*Task brief*.
Since pictures are not wanted in the copy, output only the rest of each record exactly.

(Dataset entries)
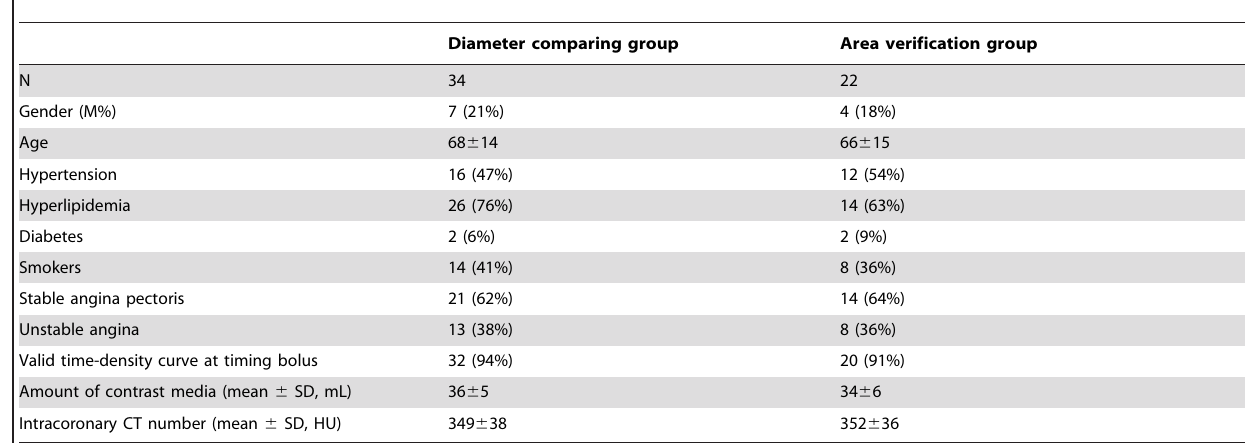
Table 1. Patient Characteristics and Coronary Computed Tomography Angiography Conditions.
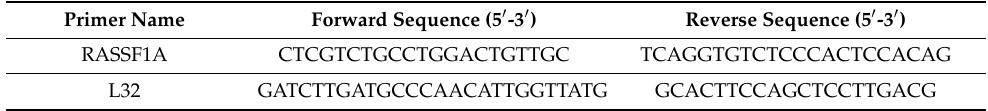
Table 2. Sequences of QPCR primers used in this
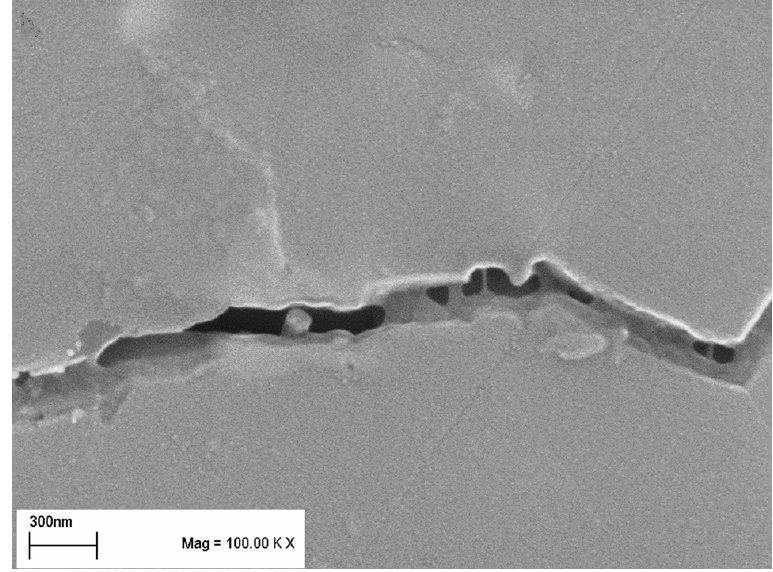
Figure 4. Indication of toughening mechanisms observed in Al 2 O 3 -ZrO 2 -MWCNT nanocomposites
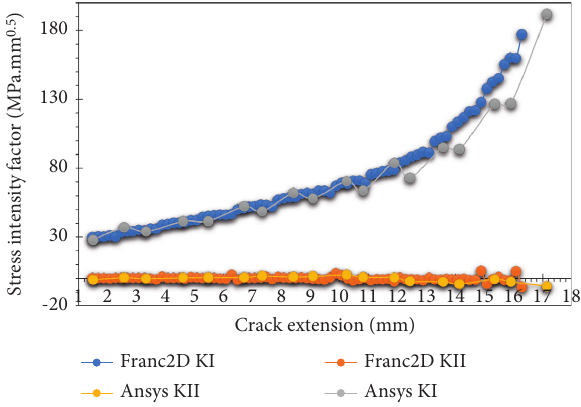
Figure 13: Stress intensity factors with corresponding crack length for CT01 specimen.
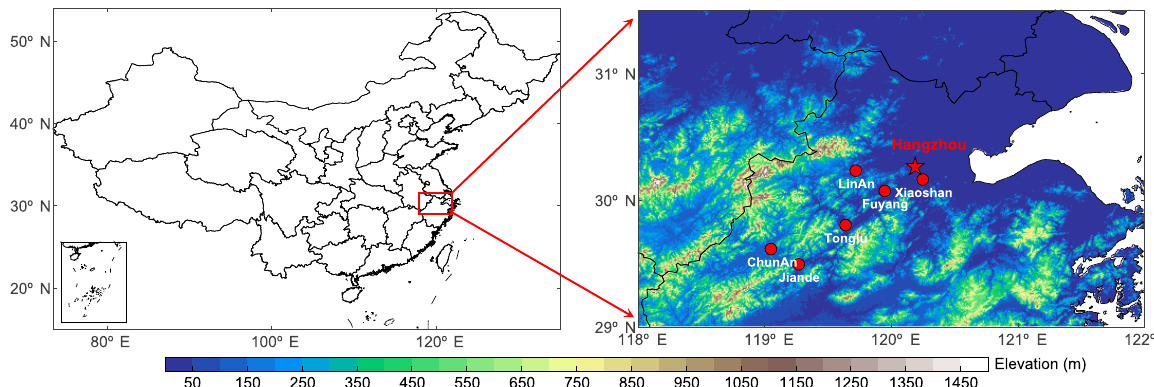
Figure 1. Locations and elevations of the seven CARSNET sites in the Yangtze River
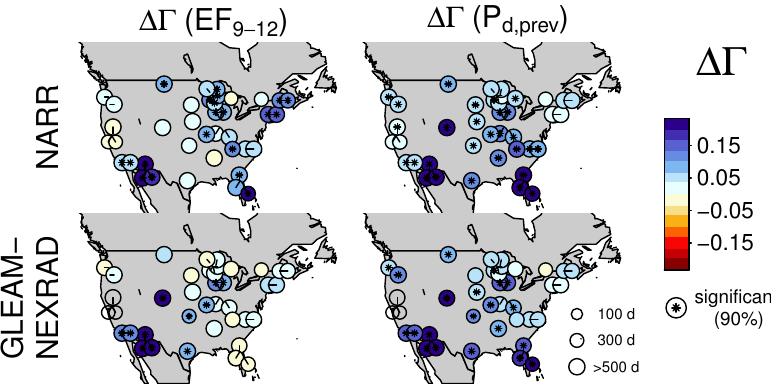
Figure 7. Difference in the probability of afternoon rainfall on days with high vs. low X , 10(X) , where X is the before-noon EF (left panels) or previous-day precipitation (right panels), for NARR (top row) and GLEAM–NEXRAD (bottom row). High (low) X refers to values higher (lower) than the 60th (40th) percentile of X , i.e., 10(X) = 0(r | X > X Q60 ) − 0(r | X ≤ X Q40 ) . Values significantly different from 0 at the 90% level are indicated by a black asterisk. The size of the dots indicates the number of days included in the computation according to the legend shown on the bottom right map. Empty dots indicate sites with unreliable NEXRAD data.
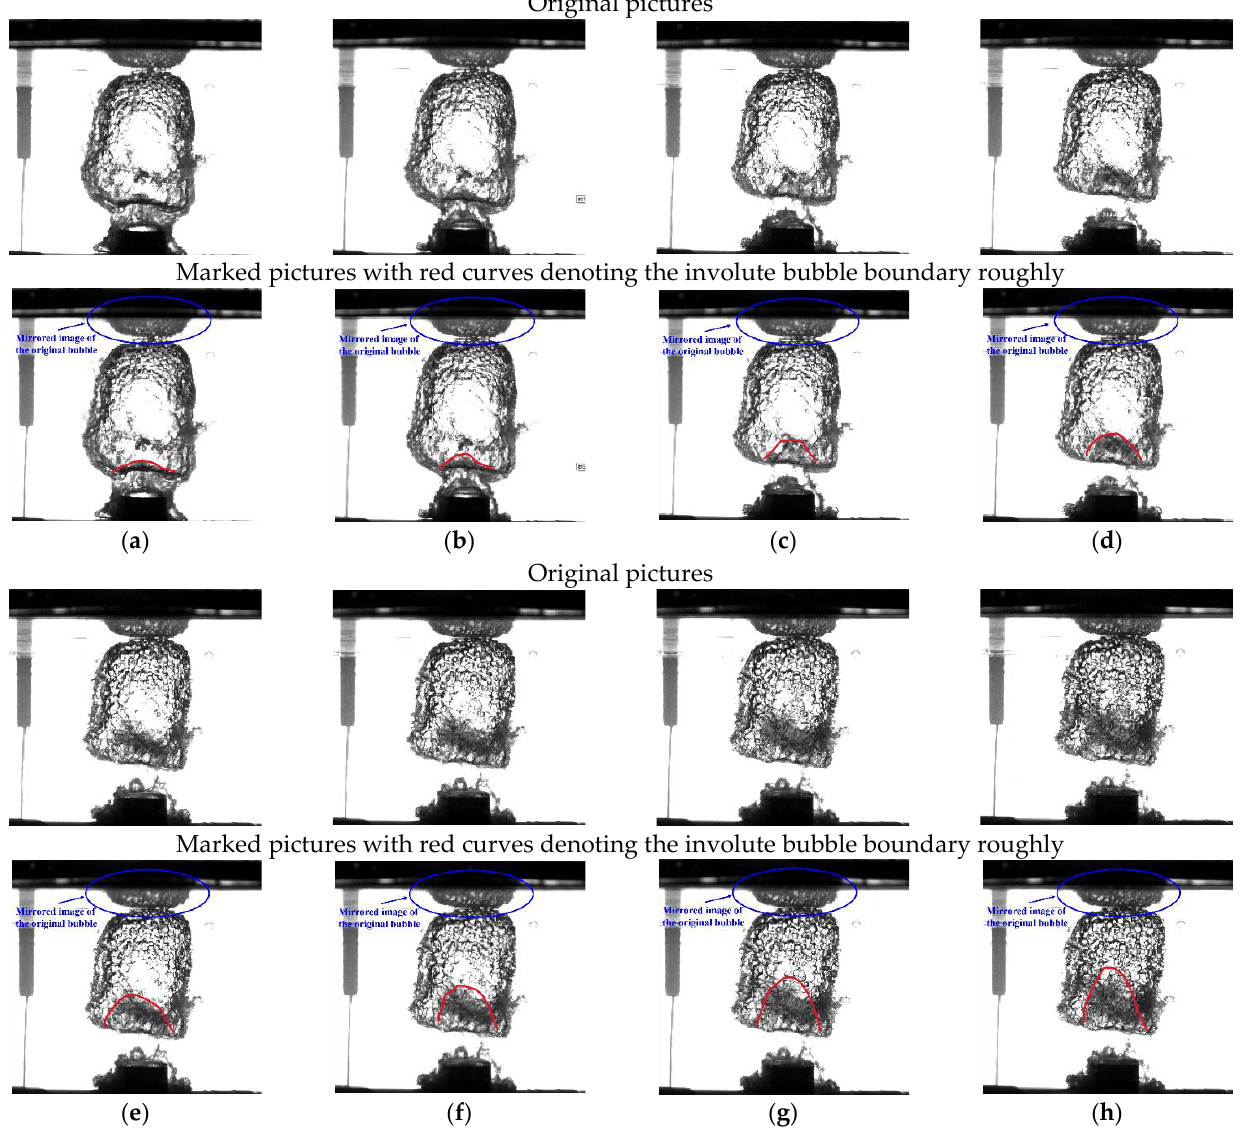
Figure A1. Images of the jet evolution of the bubble in Figure 6. ( a ) t = 7.95 ms, ( b ) t = 8.15 ms, ( c ) t = 8.35 ms, ( d ) t = 8.50 ms, ( e ) t = 8.65 ms, ( f ) t = 8.75 ms, ( g ) t = 8.85 ms, ( h ) t = 8.95 ms.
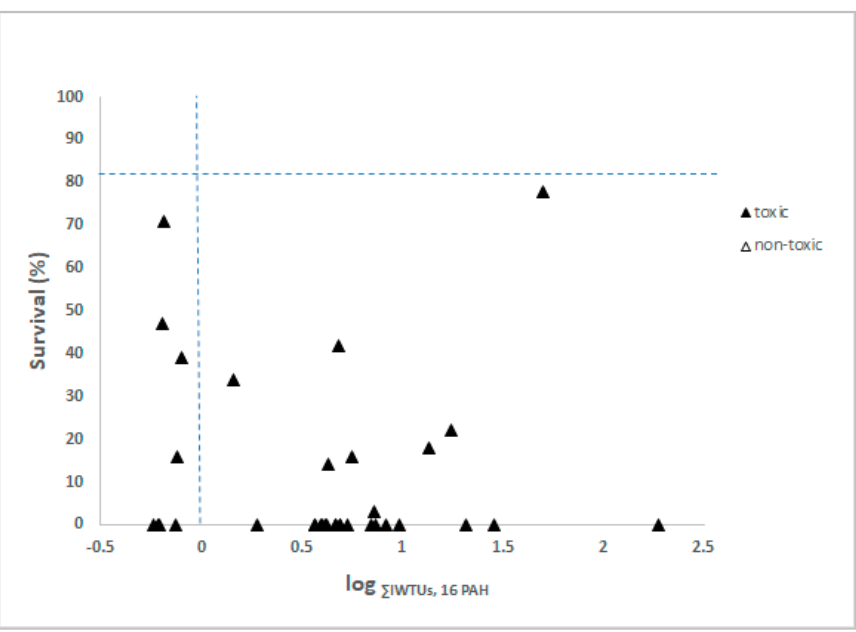
Figure 10. Diagram of the correlation of interstitial water toxic units and zebrafish embryo survival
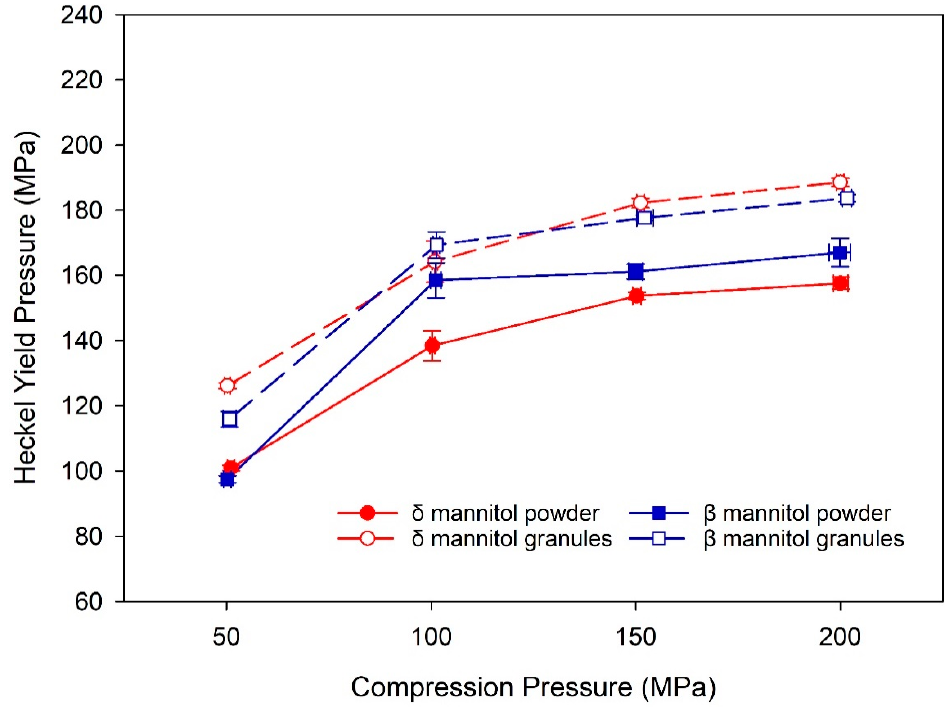
Figure 4. Heckel Yield pressure of δ and β mannitol powder and their respective granules. Arithmetic means of n = 10 ± S.D.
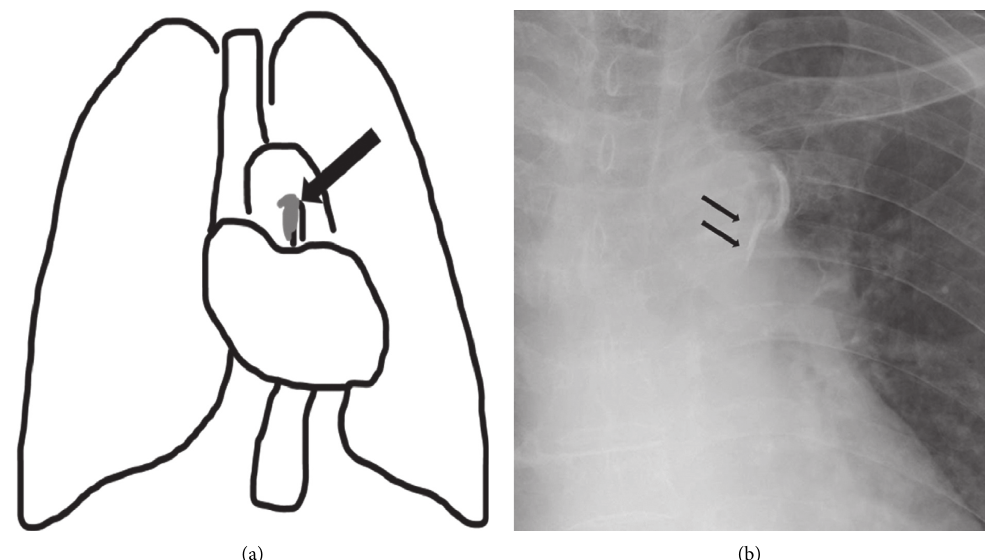
Figure 1: The scheme and representative X-ray images showing the Aortic Arch Tail Sign. The arrows show the calcification line of the ascending aorta adjacent to the aortic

*Solution for this task*.
Table 1. Patient Characteristics and Coronary Computed Tomography Angiography Conditions.
Table 2. Sequences of QPCR primers used in this
Figure 4. Indication of toughening mechanisms observed in Al 2 O 3 -ZrO 2 -MWCNT nanocomposites
Figure 13: Stress intensity factors with corresponding crack length for CT01 specimen.
Figure 1. Locations and elevations of the seven CARSNET sites in the Yangtze River
Figure 7. Difference in the probability of afternoon rainfall on days with high vs. low X , 10(X) , where X is the before-noon EF (left panels) or previous-day precipitation (right panels), for NARR (top row) and GLEAM–NEXRAD (bottom row). High (low) X refers to values higher (lower) than the 60th (40th) percentile of X , i.e., 10(X) = 0(r | X > X Q60 ) − 0(r | X ≤ X Q40 ) . Values significantly different from 0 at the 90% level are indicated by a black asterisk. The size of the dots indicates the number of days included in the computation according to the legend shown on the bottom right map. Empty dots indicate sites with unreliable NEXRAD data.
Figure A1. Images of the jet evolution of the bubble in Figure 6. ( a ) t = 7.95 ms, ( b ) t = 8.15 ms, ( c ) t = 8.35 ms, ( d ) t = 8.50 ms, ( e ) t = 8.65 ms, ( f ) t = 8.75 ms, ( g ) t = 8.85 ms, ( h ) t = 8.95 ms.
Figure 10. Diagram of the correlation of interstitial water toxic units and zebrafish embryo survival
Figure 4. Heckel Yield pressure of δ and β mannitol powder and their respective granules. Arithmetic means of n = 10 ± S.D.
Figure 1: The scheme and representative X-ray images showing the Aortic Arch Tail Sign. The arrows show the calcification line of the ascending aorta adjacent to the aortic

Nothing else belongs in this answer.